Current Vision-Language Models that handle 3D scene understanding typically bolt on custom geometry encoders or demand enormous training runs to develop spatial reasoning. OneCanvas takes a different route: it maps image patches from every camera view onto a single equirectangular panoramic canvas, pinning each patch to the longitude and latitude that corresponds to its real-world position. Depth information — which would otherwise get lost in that 2D projection — is reintroduced through a separate position embedding. The result is a unified spatial representation that a standard pretrained VLM can read like any ordinary image, with no major changes to the underlying model architecture.
The payoff is significant: OneCanvas hits state-of-the-art scores on the SQA3D and VSI-Bench benchmarks while using roughly one-tenth the training compute of its closest competitors. That gap matters because compute cost is one of the main reasons capable 3D-aware models stay locked inside large labs. A method that achieves comparable accuracy on a fraction of the budget is a plausible on-ramp for robotics and embodied AI teams that cannot afford to train from scratch.

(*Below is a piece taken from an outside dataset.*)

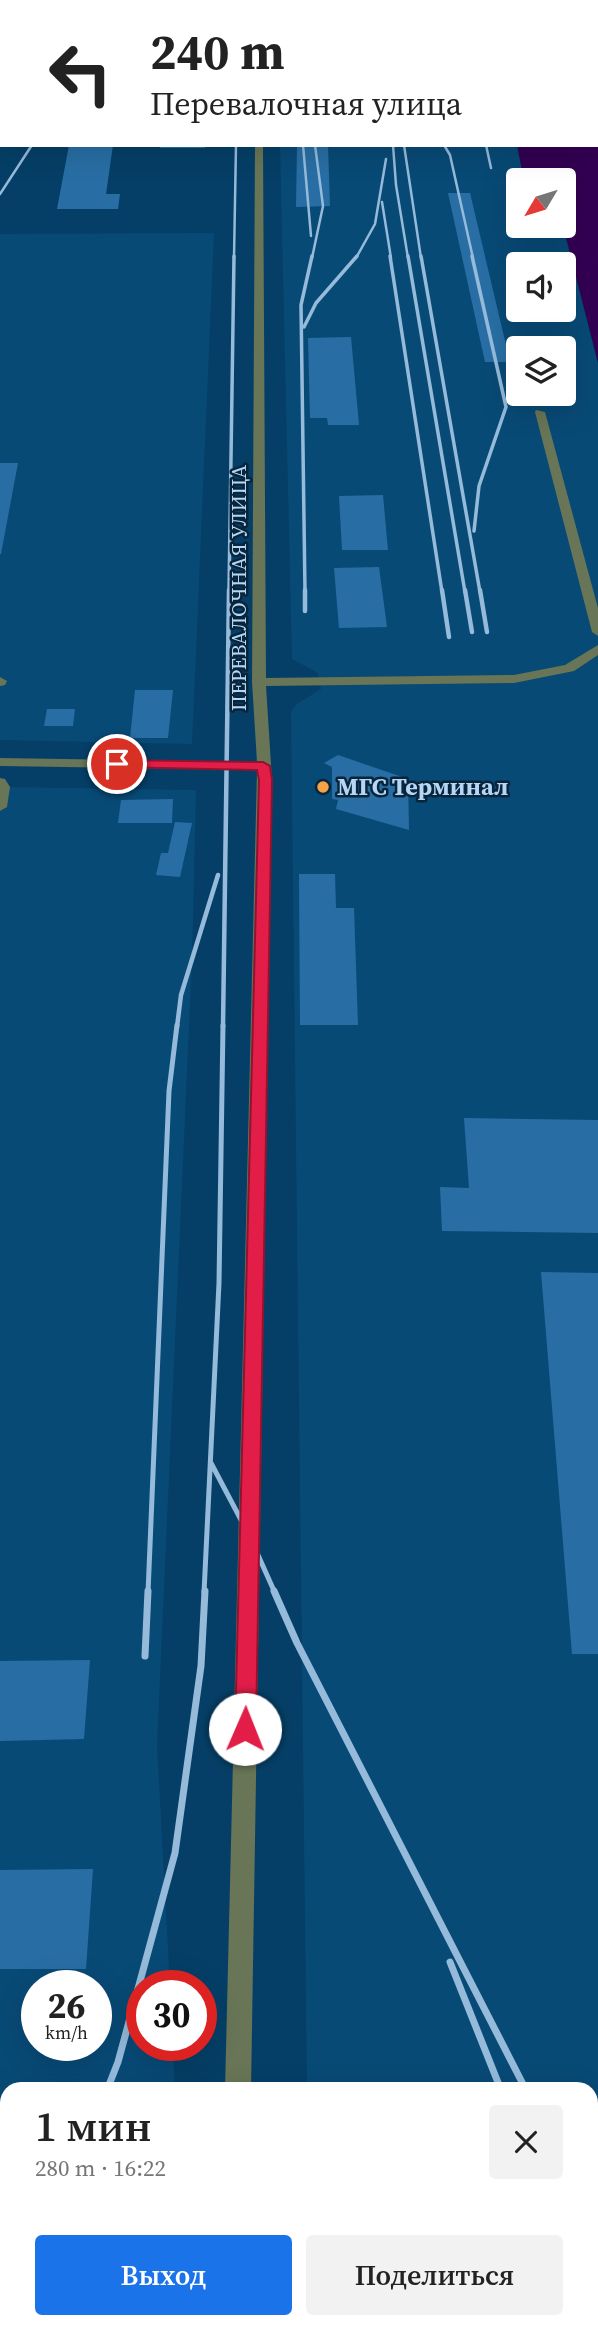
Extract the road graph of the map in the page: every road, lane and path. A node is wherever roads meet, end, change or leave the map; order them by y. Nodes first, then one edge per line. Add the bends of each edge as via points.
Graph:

The canvas can be recentered on any viewpoint of interest, which makes situated reasoning — knowing where you are in a scene, not just what objects are present — a native feature rather than an afterthought. That is a quiet but meaningful advantage in robotics, where most competing approaches treat egocentric reasoning as a secondary use case rather than a design constraint. Whether the efficiency holds on messier, real-world deployments beyond benchmark datasets is the question the paper does not yet answer.